Computer scientists from the University of California, San Diego (UCSD), the University of Michigan, and Princeton University have demonstrated that a Sequoia electronic-voting machine could be hacked, and votes stolen, using a programming technique that had not yet been invented when the machine was designed.
The researchers used return-oriented programming to force a Sequoia AVC Advantage electronic-voting machine to turn against itself and steal votes.
"Voting machines must remain secure throughout their entire service lifetime, and this study demonstrates how a relatively new programming technique can be used to take control of a voting machine that was designed to resist takeover, but that did not anticipate this new kind of malicious programming," says UCSD professor Hovav Shacham.
In 2007, Shacham first described return-oriented programming, a systems security exploit that generates malicious behavior by combining short pieces of benign code already present in the system.
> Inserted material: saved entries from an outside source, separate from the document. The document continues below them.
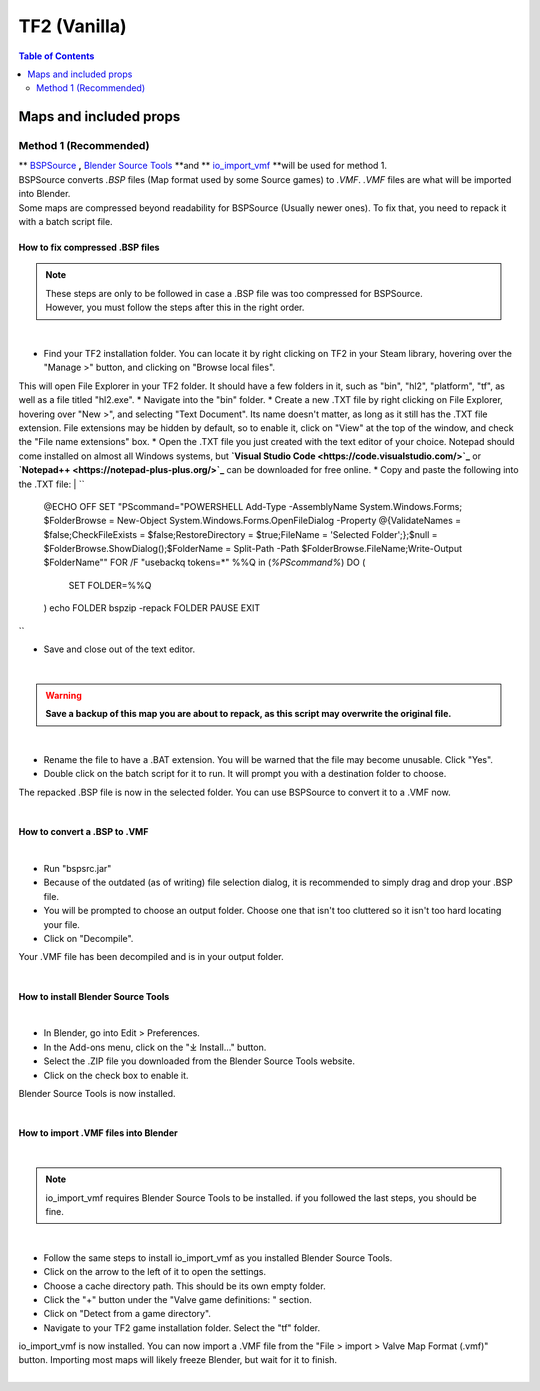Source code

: TF2 (Vanilla)
=============

.. contents:: Table of Contents
    :depth: 2


Maps and included props
-----------------------

.. _Method 1:
Method 1 (Recommended)
^^^^^^^^^^^^^^^^^^^^^^

| ** `BSPSource <https://developer.valvesoftware.com/wiki/BSPSource>`_ **,** `Blender Source Tools <https://developer.valvesoftware.com/wiki/Blender_Source_Tools>`_ **and ** `io_import_vmf <https://github.com/lasa01/io_import_vmf>`_ **will be used for method 1.
| BSPSource converts *.BSP* files (Map format used by some Source games) to *.VMF*. *.VMF* files are what will be imported into Blender. 
| Some maps are compressed beyond readability for BSPSource (Usually newer ones). To fix that, you need to repack it with a batch script file.

.. _Fix compressed BSP files:
How to fix compressed .BSP files
""""""""""""""""""""""""""""""""

.. note::

    | These steps are only to be followed in case a .BSP file was too compressed for BSPSource.
    | However, you must follow the steps after this in the right order. 

|
* Find your TF2 installation folder. You can locate it by right clicking on TF2 in your Steam library, hovering over the "Manage >" button, and clicking on "Browse local files".
This will open File Explorer in your TF2 folder. It should have a few folders in it, such as "bin", "hl2", "platform", "tf", as well as a file titled "hl2.exe".
* Navigate into the "bin" folder.
* Create a new .TXT file by right clicking on File Explorer, hovering over "New >", and selecting "Text Document". Its name doesn't matter, as long as it still has the .TXT file extension. File extensions may be hidden by default, so to enable it, click on "View" at the top of the window, and check the "File name extensions" box.
* Open the .TXT file you just created with the text editor of your choice. Notepad should come installed on almost all Windows systems, but **`Visual Studio Code <https://code.visualstudio.com/>`_** or **`Notepad++ <https://notepad-plus-plus.org/>`_** can be downloaded for free online. 
* Copy and paste the following into the .TXT file:
| ``
    @ECHO OFF
    SET "PScommand="POWERSHELL Add-Type -AssemblyName System.Windows.Forms; $FolderBrowse = New-Object System.Windows.Forms.OpenFileDialog -Property @{ValidateNames = $false;CheckFileExists = $false;RestoreDirectory = $true;FileName = 'Selected Folder';};$null = $FolderBrowse.ShowDialog();$FolderName = Split-Path -Path $FolderBrowse.FileName;Write-Output $FolderName""
    FOR /F "usebackq tokens=*" %%Q in (`%PScommand%`) DO (
        SET FOLDER=%%Q
    )
    echo FOLDER
    bspzip -repack FOLDER
    PAUSE
    EXIT
| ``
* Save and close out of the text editor.
|

.. warning::

   **Save a backup of this map you are about to repack, as this script may overwrite the original file.**

|
* Rename the file to have a .BAT extension. You will be warned that the file may become unusable. Click "Yes".
* Double click on the batch script for it to run. It will prompt you with a destination folder to choose.
| The repacked .BSP file is now in the selected folder. You can use BSPSource to convert it to a .VMF now. 
|

.. _Convert BSP to VMF:
How to convert a .BSP to .VMF
"""""""""""""""""""""""""""""

|
* Run "bspsrc.jar"
* Because of the outdated (as of writing) file selection dialog, it is recommended to simply drag and drop your .BSP file.
* You will be prompted to choose an output folder. Choose one that isn't too cluttered so it isn't too hard locating your file.
* Click on "Decompile".
| Your .VMF file has been decompiled and is in your output folder.
| 

.. _Install Blender Source Tools:
How to install Blender Source Tools
"""""""""""""""""""""""""""""""""""

|
* In Blender, go into Edit > Preferences.
* In the Add-ons menu, click on the "⤓ Install..." button.
* Select the .ZIP file you downloaded from the Blender Source Tools website.
* Click on the check box to enable it.
| Blender Source Tools is now installed.
|

.. _Import VMF files:
How to import .VMF files into Blender
"""""""""""""""""""""""""""""""""""""
|
.. note::

    io_import_vmf requires Blender Source Tools to be installed. if you followed the last steps, you should be fine.

|
* Follow the same steps to install io_import_vmf as you installed Blender Source Tools.
* Click on the arrow to the left of it to open the settings.
* Choose a cache directory path. This should be its own empty folder.
* Click the "+" button under the "Valve game definitions: " section.
* Click on "Detect from a game directory".
* Navigate to your TF2 game installation folder. Select the "tf" folder.
| io_import_vmf is now installed. You can now import a .VMF file from the "File > import > Valve Map Format (.vmf)" button. Importing most maps will likely freeze Blender, but wait for it to finish.
|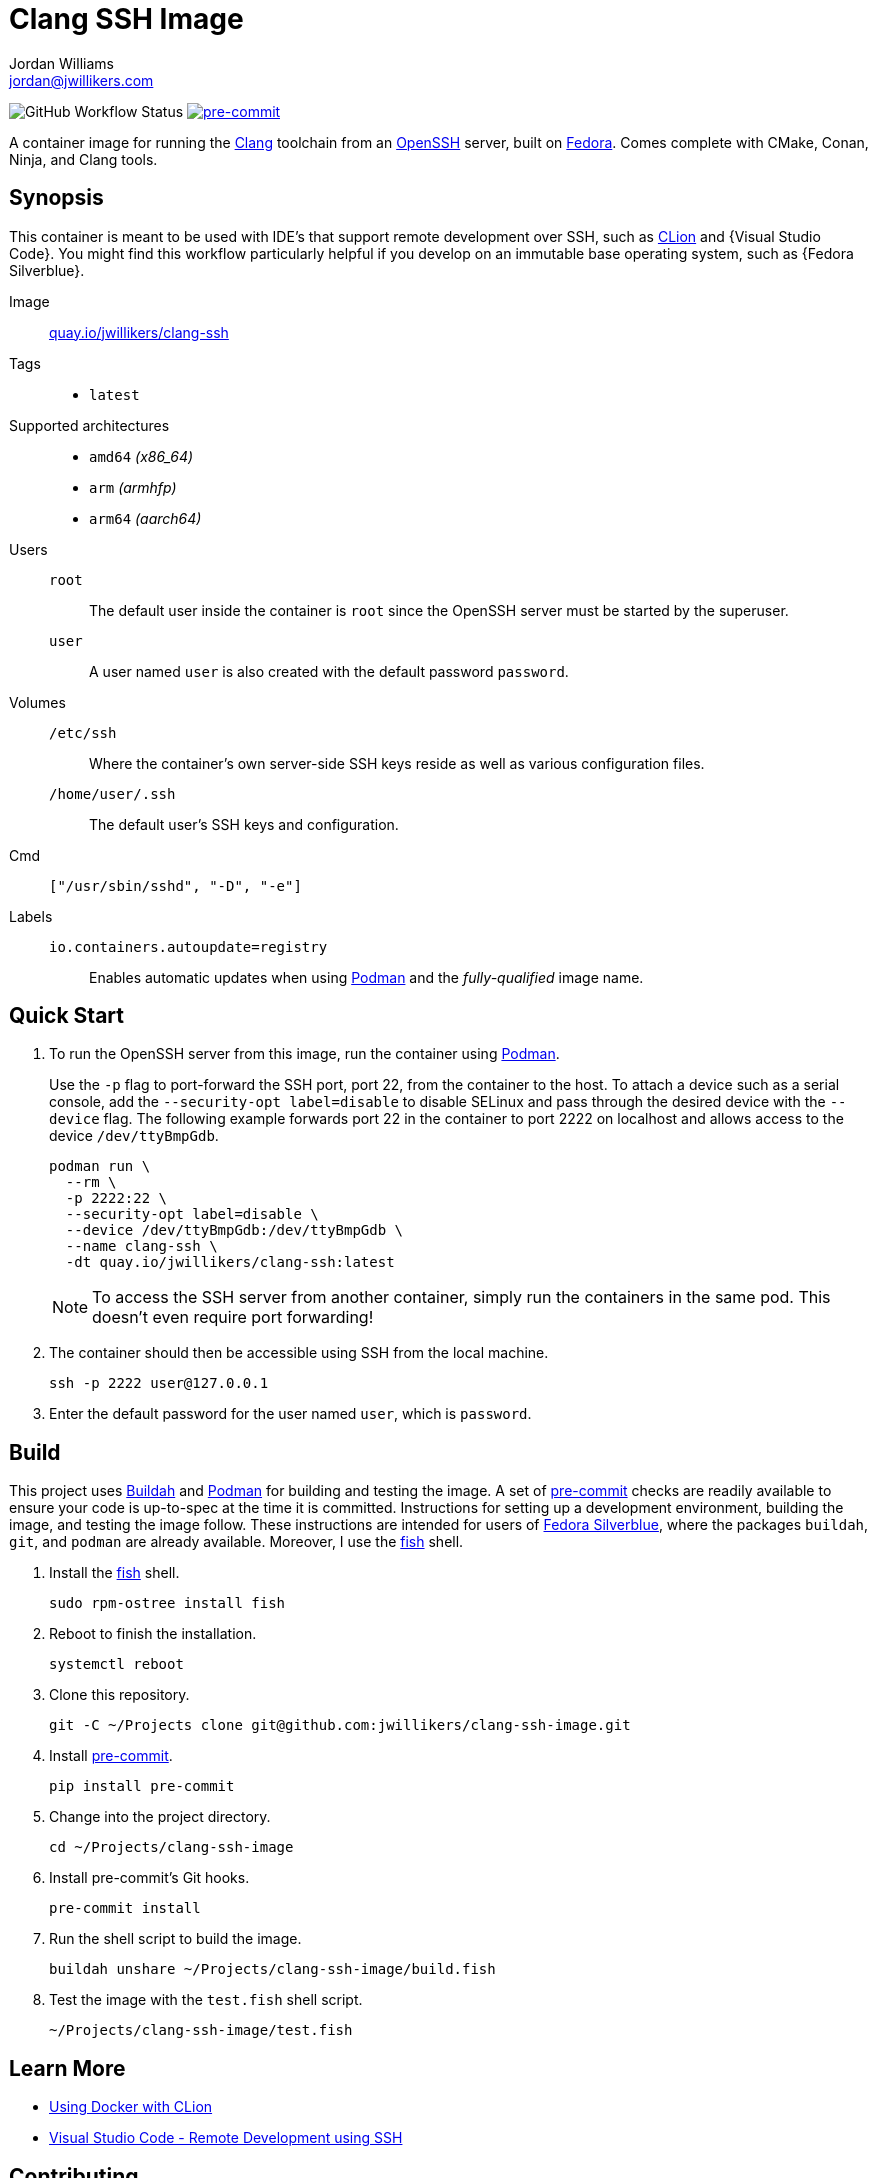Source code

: = Clang SSH Image
Jordan Williams <jordan@jwillikers.com>
:experimental:
:icons: font
ifdef::env-github[]
:tip-caption: :bulb:
:note-caption: :information_source:
:important-caption: :heavy_exclamation_mark:
:caution-caption: :fire:
:warning-caption: :warning:
endif::[]
:Asciidoctor: https://asciidoctor.org/[Asciidoctor]
:Buildah: https://buildah.io/[Buildah]
:Clang: https://clang.llvm.org/[Clang]
:CLion: https://www.jetbrains.com/clion/[CLion]
:Fedora: https://getfedora.org/[Fedora]
:Fedora-Silverblue: https://silverblue.fedoraproject.org/[Fedora Silverblue]
:fish: https://fishshell.com/[fish]
:Git: https://git-scm.com/[Git]
:Linux: https://www.linuxfoundation.org/[Linux]
:OpenSSH: https://www.openssh.com/[OpenSSH]
:Podman: https://podman.io/[Podman]
:pre-commit: https://pre-commit.com/[pre-commit]
:Python: https://www.python.org/[Python]
:Rouge: https://rouge.jneen.net/[Rouge]
:Ruby: https://www.ruby-lang.org/en/[Ruby]
:Visual-Studio-Code: https://code.visualstudio.com/[Visual Studio Code]

image:https://img.shields.io/github/workflow/status/jwillikers/clang-ssh-image/CI/main[GitHub Workflow Status]
image:https://img.shields.io/badge/pre--commit-enabled-brightgreen?logo=pre-commit&logoColor=white[pre-commit, link=https://github.com/pre-commit/pre-commit]

A container image for running the {Clang} toolchain from an {OpenSSH} server, built on {Fedora}.
Comes complete with CMake, Conan, Ninja, and Clang tools.

== Synopsis

This container is meant to be used with IDE's that support remote development over SSH, such as {CLion} and {Visual Studio Code}.
You might find this workflow particularly helpful if you develop on an immutable base operating system, such as {Fedora Silverblue}.

Image:: https://quay.io/repository/jwillikers/clang-ssh[quay.io/jwillikers/clang-ssh]

Tags::
* `latest`

Supported architectures::
* `amd64` _(x86_64)_
* `arm` _(armhfp)_
* `arm64` _(aarch64)_

Users::
`root`::: The default user inside the container is `root` since the OpenSSH server must be started by the superuser.
`user`::: A user named `user` is also created with the default password `password`.

Volumes::
`/etc/ssh`::: Where the container's own server-side SSH keys reside as well as various configuration files.
`/home/user/.ssh`::: The default user's SSH keys and configuration.

Cmd:: `["/usr/sbin/sshd", "-D", "-e"]`

Labels::
`io.containers.autoupdate=registry`::: Enables automatic updates when using {Podman} and the _fully-qualified_ image name.

== Quick Start

. To run the OpenSSH server from this image, run the container using {Podman}.
+
--
Use the `-p` flag to port-forward the SSH port, port 22, from the container to the host.
To attach a device such as a serial console, add the `--security-opt label=disable` to disable SELinux and pass through the desired device with the `--device` flag.
The following example forwards port 22 in the container to port 2222 on localhost and allows access to the device `/dev/ttyBmpGdb`.

[source,sh]
----
podman run \
  --rm \
  -p 2222:22 \
  --security-opt label=disable \
  --device /dev/ttyBmpGdb:/dev/ttyBmpGdb \
  --name clang-ssh \
  -dt quay.io/jwillikers/clang-ssh:latest
----

[NOTE]
====
To access the SSH server from another container, simply run the containers in the same pod.
This doesn't even require port forwarding!
====
--

. The container should then be accessible using SSH from the local machine.
+
[source,sh]
----
ssh -p 2222 user@127.0.0.1
----

. Enter the default password for the user named `user`, which is `password`.

== Build

This project uses {Buildah} and {Podman} for building and testing the image.
A set of {pre-commit} checks are readily available to ensure your code is up-to-spec at the time it is committed.
Instructions for setting up a development environment, building the image, and testing the image follow.
These instructions are intended for users of {Fedora-Silverblue}, where the packages `buildah`, `git`, and `podman` are already available.
Moreover, I use the {fish} shell.

. Install the {fish} shell.
+
[source,sh]
----
sudo rpm-ostree install fish
----

. Reboot to finish the installation.
+
[source,sh]
----
systemctl reboot
----

. Clone this repository.
+
[source,sh]
----
git -C ~/Projects clone git@github.com:jwillikers/clang-ssh-image.git
----

. Install {pre-commit}.
+
[source,sh]
----
pip install pre-commit
----

. Change into the project directory.
+
[source,sh]
----
cd ~/Projects/clang-ssh-image
----

. Install pre-commit's Git hooks.
+
[source,sh]
----
pre-commit install
----

. Run the shell script to build the image.
+
[source,sh]
----
buildah unshare ~/Projects/clang-ssh-image/build.fish
----

. Test the image with the `test.fish` shell script.
+
[source,sh]
----
~/Projects/clang-ssh-image/test.fish
----

== Learn More

* https://blog.jetbrains.com/clion/2020/01/using-docker-with-clion/[Using Docker with CLion]
* https://code.visualstudio.com/docs/remote/ssh[Visual Studio Code - Remote Development using SSH]

== Contributing

Contributions in the form of issues, feedback, and even pull requests are welcome.
Make sure to adhere to the project's link:CODE_OF_CONDUCT.adoc[Code of Conduct].

== Open Source Software

This project is built on the hard work of countless open source contributors.
Several of these projects are enumerated below.

* {Asciidoctor}
* {Buildah}
* {Clang}
* {Fedora}
* {Fedora-Silverblue}
* {Git}
* {Linux}
* {OpenSSH}
* {Podman}
* {pre-commit}
* {Python}
* {Rouge}
* {Ruby}

== Code of Conduct

Refer to the project's link:CODE_OF_CONDUCT.adoc[Code of Conduct] for details.

== License

This repository is licensed under the https://www.gnu.org/licenses/gpl-3.0.html[GPLv3], a copy of which is provided in the link:LICENSE.adoc[license file].

© 2021 Jordan Williams

== Authors

mailto:{email}[{author}]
The researchers had no access to the voting machine's source code or any other proprietary information when designing the attack.
Previous voting-machine security research efforts have been criticized as having unrealistic access to the voting-machine system, but for this study the researchers had access only to information that would be available to anyone who bought or stole a voting machine.
"With this work," says Michigan professor J. Alex Halderman, "we hope to encourage further public dialogue regarding what voting technologies can best ensure secure elections and what stopgap measures should be adopted if less-than-optimal systems are still in use."